YOUR INSTRUCTIONS:
Find and copy the lines in the records beneath this task that contain the word "module".

##### EXERCISE MATERIAL

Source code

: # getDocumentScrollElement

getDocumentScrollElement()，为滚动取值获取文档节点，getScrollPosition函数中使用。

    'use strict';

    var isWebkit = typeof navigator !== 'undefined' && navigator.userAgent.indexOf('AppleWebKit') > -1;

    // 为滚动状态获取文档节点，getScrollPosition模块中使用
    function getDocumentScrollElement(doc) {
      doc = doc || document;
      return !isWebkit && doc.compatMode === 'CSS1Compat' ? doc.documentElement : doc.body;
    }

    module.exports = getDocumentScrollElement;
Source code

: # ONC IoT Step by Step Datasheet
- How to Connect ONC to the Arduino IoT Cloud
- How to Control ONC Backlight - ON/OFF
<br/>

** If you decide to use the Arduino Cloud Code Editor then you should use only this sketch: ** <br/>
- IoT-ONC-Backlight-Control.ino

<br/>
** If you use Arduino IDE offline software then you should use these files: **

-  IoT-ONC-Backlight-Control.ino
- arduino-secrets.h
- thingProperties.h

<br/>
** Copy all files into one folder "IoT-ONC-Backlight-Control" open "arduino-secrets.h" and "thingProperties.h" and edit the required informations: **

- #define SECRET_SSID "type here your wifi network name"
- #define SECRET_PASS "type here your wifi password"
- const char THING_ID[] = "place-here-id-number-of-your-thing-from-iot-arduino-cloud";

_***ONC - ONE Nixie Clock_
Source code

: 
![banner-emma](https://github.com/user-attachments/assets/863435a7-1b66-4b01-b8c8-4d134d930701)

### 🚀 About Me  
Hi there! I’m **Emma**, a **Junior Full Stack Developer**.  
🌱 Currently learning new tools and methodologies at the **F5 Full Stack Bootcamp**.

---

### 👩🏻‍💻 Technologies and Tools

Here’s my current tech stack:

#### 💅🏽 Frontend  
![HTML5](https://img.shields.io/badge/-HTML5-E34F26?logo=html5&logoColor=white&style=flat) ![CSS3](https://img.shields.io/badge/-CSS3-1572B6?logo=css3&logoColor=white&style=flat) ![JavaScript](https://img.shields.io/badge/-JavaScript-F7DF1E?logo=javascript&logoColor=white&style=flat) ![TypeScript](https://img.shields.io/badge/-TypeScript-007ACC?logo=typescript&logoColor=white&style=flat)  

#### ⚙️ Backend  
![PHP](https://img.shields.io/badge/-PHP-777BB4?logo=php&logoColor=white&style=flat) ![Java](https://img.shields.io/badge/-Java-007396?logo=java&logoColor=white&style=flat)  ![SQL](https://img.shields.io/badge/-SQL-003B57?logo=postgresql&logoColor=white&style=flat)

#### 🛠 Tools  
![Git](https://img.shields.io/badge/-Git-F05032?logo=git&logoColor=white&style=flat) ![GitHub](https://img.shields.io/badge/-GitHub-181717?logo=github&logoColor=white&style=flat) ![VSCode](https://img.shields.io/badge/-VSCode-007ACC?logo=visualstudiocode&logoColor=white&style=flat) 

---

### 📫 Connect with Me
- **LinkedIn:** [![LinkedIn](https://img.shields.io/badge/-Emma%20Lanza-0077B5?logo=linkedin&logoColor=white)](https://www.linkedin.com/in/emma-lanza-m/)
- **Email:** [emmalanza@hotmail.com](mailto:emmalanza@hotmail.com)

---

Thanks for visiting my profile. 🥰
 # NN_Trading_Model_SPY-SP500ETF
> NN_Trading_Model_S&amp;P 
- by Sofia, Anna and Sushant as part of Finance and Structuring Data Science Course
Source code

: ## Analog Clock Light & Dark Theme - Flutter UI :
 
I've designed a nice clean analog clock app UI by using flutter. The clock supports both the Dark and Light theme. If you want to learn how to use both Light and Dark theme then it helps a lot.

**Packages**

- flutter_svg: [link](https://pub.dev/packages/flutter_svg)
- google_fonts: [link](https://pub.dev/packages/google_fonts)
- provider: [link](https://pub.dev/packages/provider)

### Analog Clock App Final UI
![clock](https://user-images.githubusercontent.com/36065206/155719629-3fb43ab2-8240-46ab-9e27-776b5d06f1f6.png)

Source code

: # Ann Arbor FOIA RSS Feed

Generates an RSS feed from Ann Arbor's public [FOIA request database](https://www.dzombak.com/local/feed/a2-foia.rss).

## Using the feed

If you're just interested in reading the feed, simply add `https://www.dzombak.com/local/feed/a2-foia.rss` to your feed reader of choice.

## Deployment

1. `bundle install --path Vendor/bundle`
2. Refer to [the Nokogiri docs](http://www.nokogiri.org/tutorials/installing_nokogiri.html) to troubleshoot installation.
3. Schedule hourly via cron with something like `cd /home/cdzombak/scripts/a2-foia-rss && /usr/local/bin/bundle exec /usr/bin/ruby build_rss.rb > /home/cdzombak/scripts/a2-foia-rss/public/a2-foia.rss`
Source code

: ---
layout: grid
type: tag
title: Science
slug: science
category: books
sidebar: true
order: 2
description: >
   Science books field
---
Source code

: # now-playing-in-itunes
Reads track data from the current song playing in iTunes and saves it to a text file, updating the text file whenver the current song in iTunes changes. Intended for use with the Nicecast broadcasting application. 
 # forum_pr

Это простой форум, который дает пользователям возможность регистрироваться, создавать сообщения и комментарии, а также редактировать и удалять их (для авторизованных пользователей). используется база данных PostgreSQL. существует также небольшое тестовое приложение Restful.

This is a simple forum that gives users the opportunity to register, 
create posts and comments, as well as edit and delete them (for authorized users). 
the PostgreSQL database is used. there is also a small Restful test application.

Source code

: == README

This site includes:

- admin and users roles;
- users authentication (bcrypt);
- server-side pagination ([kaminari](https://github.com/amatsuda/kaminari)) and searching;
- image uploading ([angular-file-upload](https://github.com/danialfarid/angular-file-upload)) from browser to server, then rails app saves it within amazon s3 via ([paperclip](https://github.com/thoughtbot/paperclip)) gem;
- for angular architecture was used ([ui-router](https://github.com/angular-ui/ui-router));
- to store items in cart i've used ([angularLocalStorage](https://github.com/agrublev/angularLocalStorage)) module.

##########

SOLUTION BELOW:
    module.exports = getDocumentScrollElement;
- to store items in cart i've used ([angularLocalStorage](https://github.com/agrublev/angularLocalStorage)) module.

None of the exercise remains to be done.